The complexity of Hancock’s narratives is echoed by the increasingly layered nature of his collaged paintings. Sculptural elements and daubs of heavy impasto emerge from the canvases, piercing the boundary between two and three dimensions. The flattened, frieze-like perspective of these works creates dizzying scenes of simultaneous action, and his strong vertical lines and recessed figures create a spatial understanding that invite the viewer into the picture plane. Although the inclusion of ready-made objects and mixed media elements intentionally diminishes the indexical evidence of the artist’s hand, Hancock’s past as a cartoonist and passion for storytelling is still evident in this new body of work. Through this synthesis of innovative methods, coupled with the layering of word and image, Hancock is able to bridge the divide between his own mythos and our reality.

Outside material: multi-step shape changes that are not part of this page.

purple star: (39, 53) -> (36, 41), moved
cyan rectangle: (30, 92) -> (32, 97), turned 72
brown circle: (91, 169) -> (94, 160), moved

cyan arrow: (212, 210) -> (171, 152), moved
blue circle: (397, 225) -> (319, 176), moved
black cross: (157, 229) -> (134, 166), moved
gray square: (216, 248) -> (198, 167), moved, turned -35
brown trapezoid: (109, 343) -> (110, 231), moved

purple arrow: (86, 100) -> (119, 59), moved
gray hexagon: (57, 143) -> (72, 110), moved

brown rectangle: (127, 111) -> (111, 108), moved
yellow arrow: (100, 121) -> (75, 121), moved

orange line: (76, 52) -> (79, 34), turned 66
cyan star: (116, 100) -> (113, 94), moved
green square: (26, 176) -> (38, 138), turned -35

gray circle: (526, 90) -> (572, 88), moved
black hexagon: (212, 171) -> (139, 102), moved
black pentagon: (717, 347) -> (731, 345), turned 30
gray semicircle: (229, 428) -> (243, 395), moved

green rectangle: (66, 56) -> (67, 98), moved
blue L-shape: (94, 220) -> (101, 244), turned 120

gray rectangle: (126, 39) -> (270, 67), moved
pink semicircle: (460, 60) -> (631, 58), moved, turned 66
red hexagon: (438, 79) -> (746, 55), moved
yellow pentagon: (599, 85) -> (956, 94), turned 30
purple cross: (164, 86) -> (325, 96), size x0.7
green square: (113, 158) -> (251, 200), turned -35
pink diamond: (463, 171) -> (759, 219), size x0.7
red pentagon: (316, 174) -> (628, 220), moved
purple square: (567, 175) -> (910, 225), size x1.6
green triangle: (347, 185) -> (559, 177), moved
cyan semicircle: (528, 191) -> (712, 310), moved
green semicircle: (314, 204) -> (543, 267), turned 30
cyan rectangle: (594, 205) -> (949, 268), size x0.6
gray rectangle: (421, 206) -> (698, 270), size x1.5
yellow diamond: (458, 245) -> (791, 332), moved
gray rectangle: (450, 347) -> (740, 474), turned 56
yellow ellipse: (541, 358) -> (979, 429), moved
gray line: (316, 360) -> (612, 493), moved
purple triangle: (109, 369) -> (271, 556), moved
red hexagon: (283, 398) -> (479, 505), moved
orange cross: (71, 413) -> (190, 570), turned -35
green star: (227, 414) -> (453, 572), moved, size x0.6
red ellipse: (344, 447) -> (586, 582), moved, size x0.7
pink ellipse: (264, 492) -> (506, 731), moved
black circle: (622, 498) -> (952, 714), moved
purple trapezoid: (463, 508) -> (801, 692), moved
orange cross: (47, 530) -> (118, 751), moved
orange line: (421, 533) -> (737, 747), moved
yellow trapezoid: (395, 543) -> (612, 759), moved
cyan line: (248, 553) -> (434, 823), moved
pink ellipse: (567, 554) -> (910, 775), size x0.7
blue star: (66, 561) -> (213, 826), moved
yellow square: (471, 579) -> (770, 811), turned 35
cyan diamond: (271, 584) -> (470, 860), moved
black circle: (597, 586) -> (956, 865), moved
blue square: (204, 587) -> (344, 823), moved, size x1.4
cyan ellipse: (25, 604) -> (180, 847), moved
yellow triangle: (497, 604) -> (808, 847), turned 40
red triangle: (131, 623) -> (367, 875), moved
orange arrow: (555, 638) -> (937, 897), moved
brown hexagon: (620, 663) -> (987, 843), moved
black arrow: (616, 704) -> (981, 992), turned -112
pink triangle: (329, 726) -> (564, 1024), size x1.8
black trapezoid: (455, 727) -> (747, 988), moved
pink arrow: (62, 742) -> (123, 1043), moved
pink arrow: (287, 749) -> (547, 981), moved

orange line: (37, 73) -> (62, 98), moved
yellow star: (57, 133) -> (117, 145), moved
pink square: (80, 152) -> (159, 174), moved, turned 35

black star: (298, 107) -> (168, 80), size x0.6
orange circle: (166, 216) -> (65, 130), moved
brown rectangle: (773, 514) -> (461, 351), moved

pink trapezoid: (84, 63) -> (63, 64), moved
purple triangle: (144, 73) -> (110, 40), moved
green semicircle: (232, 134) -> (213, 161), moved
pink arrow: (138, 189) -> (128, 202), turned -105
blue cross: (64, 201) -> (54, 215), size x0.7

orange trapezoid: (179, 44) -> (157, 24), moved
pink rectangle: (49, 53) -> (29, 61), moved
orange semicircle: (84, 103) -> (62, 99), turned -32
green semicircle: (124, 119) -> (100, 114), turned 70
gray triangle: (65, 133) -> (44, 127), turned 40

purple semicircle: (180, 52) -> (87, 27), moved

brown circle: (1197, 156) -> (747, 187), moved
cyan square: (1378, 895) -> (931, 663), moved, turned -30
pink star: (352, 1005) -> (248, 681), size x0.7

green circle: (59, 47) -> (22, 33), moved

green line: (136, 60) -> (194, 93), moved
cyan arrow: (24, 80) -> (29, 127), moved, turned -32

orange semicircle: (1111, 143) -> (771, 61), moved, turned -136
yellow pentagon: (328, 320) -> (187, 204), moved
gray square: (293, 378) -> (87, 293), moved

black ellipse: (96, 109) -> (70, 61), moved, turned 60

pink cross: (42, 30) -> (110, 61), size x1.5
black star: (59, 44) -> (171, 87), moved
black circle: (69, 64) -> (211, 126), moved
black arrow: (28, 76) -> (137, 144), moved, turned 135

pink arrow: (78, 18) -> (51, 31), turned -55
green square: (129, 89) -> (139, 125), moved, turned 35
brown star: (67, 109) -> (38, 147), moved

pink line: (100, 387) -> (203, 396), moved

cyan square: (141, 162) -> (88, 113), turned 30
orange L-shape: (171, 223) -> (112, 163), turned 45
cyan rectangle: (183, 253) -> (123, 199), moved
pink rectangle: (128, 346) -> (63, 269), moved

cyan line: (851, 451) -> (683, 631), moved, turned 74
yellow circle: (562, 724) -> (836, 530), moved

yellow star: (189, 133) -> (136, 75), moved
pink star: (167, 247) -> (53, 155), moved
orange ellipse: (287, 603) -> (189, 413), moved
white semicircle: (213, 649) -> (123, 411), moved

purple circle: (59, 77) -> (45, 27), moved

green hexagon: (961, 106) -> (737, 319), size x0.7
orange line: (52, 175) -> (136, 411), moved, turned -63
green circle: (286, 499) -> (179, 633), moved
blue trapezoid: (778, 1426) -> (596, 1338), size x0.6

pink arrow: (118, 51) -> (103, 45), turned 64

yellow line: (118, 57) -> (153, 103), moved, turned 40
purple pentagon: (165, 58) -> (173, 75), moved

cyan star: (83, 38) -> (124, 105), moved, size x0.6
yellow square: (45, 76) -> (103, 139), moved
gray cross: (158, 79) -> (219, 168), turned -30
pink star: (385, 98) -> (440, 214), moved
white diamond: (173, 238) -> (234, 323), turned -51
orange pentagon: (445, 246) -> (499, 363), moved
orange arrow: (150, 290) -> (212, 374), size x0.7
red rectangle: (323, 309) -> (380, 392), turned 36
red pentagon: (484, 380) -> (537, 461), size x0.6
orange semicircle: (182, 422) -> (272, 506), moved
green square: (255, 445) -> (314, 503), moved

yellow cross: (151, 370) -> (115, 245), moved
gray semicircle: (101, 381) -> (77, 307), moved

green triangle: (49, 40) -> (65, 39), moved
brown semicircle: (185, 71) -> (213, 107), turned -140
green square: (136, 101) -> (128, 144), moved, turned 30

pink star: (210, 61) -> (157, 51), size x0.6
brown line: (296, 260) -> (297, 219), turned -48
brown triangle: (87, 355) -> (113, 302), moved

Trenton Doyle Hancock was born in 1974 in Oklahoma City, OK. Raised in Paris, Texas, Hancock earned his BFA from Texas A&M University, Commerce and his MFA from the Tyler School of Art at Temple University, Philadelphia. Hancock was featured in the 2000 and 2002 Whitney Biennial exhibitions and his work has been the subject of one-person exhibitions at The Contemporary Arts Museum, Houston; The Modern Art Museum of Fort Worth; The Museum of Contemporary Art, North Miami; Institute for Contemporary Art at the University of Pennsylvania, Philadelphia; The Studio Museum in Harlem, New York; The University of South Florida Contemporary Art Museum, Tampa; The Savannah College of Art and Design, Savannah; The Weatherspoon Museum, Greensboro; Olympic Sculpture Park at the Seattle Art Museum, WA; The Fruitmarket Gallery, Edinburgh; and Museum Boijmans Van Beuningen, Rotterdam, The Netherlands.
Hancock’s work is in the permanent collections of several prestigious museums, including the Museum of Modern Art, New York; The Whitney Museum of American Art, New York; Brooklyn Museum; The Studio Museum in Harlem, New York; Baltimore Museum of Art; Columbus Museum of Art; The Contemporary Museum, Honolulu; The Cooper-Hewitt National Design Museum, New York; Dallas Museum of Art; High Museum of Art, Atlanta; Peekskill; Museum of Fine Arts, Houston; Kemper Modern Art Museum of Fort Worth; Museum of Contemporary Art, Kansas City; Museo di arte moderna e contemporanea, Trento, Italy; Museum Boijmans Van Beuningen, Rotterdam, The Netherlands; Museum of Art, San Francisco Museum of Modern Art; Virginia Museum of Fine Arts, VA; Warhol Museum; Wexner Center for the Arts, Ohio State University. The recipient of numerous awards, Trenton Doyle Hancock lives and works in Houston, TX.